I do not believe that abortion views should be a litmus test for adoption. I know adoptive parents who, after real struggle with the issue, somehow manage to remain supportive of abortion rights. At the same time, these parents, like all adoptive parents, feel nearly weak with gratitude that their children—unique, distinct, utterly irreplaceable—were allowed to live. Whatever their politics, adoptive parents understand that adoption is an affirmation. One reason the zealots among the pro-choice ranks avoid discussion of adoption is that they share, albeit from opposite ends of the universe, a basic understanding with adoptive parents: adoption happens because abortion doesn’t.
Adoption is not only an affirmation of life, it is an acceptance of the infinite mysteries of the human heart. Past the conceits of biology and the artificial boundaries of race, with the laws stacked against them and by routes unpredictable, strangers become families simply by choosing to do so. This fact is as humbling as it is thrilling.
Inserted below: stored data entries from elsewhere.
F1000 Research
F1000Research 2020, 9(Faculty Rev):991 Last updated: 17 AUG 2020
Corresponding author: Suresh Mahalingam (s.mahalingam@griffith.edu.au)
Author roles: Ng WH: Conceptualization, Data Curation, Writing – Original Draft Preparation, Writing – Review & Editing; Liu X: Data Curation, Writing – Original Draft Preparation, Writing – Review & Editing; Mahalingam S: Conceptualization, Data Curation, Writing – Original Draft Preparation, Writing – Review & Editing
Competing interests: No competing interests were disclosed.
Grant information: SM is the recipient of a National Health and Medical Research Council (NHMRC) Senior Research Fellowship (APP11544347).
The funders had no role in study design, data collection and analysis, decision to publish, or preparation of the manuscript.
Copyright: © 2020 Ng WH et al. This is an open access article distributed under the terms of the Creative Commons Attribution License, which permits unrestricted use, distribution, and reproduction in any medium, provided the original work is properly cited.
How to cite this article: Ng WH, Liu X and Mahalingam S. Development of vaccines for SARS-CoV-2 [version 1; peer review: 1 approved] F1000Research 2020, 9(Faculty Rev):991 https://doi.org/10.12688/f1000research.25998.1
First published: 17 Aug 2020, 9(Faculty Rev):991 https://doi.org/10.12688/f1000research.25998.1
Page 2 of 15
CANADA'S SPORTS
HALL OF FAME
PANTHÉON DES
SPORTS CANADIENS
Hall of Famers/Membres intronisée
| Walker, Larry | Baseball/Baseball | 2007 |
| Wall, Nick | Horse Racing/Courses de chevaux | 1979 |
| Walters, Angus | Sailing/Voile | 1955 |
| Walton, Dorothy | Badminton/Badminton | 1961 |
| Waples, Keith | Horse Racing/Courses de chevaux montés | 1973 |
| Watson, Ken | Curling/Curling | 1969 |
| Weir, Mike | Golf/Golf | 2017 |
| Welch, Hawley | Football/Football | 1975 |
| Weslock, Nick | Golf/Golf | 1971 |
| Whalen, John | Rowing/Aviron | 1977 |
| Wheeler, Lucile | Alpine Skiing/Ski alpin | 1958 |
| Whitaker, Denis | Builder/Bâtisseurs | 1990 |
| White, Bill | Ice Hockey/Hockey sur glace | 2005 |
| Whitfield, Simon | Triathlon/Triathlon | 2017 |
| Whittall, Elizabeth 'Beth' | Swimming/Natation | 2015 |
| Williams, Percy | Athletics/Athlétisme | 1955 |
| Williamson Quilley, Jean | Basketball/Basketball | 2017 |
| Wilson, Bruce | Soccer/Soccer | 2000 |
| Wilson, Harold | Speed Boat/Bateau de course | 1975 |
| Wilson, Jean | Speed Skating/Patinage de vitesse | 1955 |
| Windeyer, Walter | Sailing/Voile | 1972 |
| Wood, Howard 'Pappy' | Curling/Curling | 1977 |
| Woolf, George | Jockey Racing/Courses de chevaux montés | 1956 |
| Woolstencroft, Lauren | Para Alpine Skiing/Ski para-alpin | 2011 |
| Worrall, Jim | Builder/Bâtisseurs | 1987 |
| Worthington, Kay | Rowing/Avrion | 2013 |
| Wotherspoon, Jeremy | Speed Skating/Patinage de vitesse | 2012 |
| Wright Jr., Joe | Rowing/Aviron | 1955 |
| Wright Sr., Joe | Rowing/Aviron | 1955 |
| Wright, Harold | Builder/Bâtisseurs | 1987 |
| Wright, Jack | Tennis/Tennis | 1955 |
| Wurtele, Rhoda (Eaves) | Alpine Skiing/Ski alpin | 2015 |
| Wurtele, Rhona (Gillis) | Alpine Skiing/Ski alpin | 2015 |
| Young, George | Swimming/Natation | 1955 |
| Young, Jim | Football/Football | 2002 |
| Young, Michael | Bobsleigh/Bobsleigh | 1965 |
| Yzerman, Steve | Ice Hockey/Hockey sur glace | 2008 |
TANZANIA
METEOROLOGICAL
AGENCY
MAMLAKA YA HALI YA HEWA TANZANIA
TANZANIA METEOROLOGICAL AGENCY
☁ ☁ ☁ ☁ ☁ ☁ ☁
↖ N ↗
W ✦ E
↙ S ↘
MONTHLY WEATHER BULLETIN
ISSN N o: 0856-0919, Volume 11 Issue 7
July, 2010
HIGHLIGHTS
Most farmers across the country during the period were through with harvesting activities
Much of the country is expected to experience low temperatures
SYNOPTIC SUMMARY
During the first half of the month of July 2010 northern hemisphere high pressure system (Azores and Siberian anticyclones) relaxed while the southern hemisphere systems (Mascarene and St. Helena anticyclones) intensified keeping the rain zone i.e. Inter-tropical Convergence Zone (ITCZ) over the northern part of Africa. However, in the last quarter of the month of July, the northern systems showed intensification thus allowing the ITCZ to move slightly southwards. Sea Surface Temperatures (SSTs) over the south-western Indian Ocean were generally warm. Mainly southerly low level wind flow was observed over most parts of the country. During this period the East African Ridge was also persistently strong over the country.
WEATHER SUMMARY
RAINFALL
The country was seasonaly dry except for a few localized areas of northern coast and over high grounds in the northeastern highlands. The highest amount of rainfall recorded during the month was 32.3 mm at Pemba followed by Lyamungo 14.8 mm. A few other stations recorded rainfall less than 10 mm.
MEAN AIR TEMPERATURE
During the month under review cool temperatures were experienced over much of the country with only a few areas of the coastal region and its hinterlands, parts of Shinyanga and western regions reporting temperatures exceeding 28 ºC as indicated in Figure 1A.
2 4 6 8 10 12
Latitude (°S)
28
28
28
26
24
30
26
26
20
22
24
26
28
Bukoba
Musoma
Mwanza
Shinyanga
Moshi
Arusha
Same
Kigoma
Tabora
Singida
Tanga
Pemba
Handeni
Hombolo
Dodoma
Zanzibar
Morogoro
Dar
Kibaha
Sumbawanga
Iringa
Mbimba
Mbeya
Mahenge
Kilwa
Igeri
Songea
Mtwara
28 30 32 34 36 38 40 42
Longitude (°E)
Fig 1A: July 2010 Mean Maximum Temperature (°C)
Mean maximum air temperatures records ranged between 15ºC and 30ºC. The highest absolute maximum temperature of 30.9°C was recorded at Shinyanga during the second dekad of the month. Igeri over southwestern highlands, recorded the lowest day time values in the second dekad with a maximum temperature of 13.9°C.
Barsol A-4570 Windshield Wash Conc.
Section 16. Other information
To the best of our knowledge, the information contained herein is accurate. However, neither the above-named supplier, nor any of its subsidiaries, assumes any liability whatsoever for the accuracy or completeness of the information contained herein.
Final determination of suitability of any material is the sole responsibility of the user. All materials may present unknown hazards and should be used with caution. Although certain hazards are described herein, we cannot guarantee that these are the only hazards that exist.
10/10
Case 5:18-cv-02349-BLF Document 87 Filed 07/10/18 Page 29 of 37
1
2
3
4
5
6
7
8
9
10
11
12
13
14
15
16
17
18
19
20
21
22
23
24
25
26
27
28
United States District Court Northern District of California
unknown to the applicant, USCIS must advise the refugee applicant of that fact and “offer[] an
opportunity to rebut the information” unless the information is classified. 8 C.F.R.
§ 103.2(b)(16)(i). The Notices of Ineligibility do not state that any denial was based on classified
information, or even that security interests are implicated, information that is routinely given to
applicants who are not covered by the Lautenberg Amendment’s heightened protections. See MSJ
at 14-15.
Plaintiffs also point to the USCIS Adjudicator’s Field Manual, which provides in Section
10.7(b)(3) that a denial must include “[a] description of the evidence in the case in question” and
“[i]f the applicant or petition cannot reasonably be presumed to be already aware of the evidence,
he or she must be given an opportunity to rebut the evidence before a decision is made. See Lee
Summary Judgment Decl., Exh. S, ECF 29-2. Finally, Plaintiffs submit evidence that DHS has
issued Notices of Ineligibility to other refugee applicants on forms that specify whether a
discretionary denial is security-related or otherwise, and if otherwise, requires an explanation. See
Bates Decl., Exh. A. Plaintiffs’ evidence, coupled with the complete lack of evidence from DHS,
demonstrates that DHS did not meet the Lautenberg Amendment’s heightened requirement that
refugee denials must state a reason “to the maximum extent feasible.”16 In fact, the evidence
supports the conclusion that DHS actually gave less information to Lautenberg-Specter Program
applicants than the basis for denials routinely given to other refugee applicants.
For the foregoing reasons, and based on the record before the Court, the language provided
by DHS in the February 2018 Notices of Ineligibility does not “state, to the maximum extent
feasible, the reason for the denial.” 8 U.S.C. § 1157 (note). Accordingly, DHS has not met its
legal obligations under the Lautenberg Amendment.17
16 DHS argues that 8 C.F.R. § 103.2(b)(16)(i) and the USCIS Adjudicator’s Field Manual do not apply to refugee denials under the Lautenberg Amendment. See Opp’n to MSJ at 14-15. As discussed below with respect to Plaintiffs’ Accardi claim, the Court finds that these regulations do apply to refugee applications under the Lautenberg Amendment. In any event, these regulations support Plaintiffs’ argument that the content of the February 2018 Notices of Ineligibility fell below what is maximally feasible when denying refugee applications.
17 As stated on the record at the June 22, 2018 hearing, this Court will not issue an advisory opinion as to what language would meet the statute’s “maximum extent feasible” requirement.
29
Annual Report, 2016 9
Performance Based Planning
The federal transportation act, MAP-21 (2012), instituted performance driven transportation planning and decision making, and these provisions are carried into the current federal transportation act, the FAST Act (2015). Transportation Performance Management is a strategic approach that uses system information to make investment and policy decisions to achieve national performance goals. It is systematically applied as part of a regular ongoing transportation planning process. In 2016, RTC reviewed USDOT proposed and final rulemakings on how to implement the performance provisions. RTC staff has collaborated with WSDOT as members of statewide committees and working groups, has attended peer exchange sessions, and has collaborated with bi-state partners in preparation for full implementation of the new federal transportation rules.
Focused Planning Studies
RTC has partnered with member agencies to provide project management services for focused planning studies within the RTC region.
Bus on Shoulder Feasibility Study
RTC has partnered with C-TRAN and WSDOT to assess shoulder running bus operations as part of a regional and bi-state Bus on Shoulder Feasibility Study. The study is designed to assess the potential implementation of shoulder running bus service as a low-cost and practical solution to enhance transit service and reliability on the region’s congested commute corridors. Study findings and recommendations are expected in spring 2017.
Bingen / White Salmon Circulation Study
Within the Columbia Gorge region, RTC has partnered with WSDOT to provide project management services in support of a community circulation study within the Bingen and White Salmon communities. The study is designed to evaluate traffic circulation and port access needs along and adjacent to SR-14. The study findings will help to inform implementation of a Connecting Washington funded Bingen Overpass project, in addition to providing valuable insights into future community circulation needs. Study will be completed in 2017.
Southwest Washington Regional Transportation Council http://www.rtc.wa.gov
Is President Clinton humble before the profundities of adoption? Only he can say. What I know for sure is that ideas have consequences, choices reflect values, deeds are of a piece with words, and not even a President—least of all a President—should be allowed to ignore, through moral carelessness, political calculation, personal arrogance, or simple ignorance the inextricable connection between the miracle of adoption and what some call “the right to life.”
To follow to its logical moral conclusion the combination of what President Clinton has said about adoption and done about abortion is to arrive here: Bill Clinton is prepared to look into the eyes of my adopted daughter—or millions of other adoptees—and say this: “Yes, up to and including the moment of your birth, I would have allowed your biological mother to have you killed. And yes, I am fit in every sense to be your father.” The degree to which the President might feel inhibited by that prospect is the precise degree to which he should either reconsider his political position on abortion or shut up in public about his personal affinity for adoption.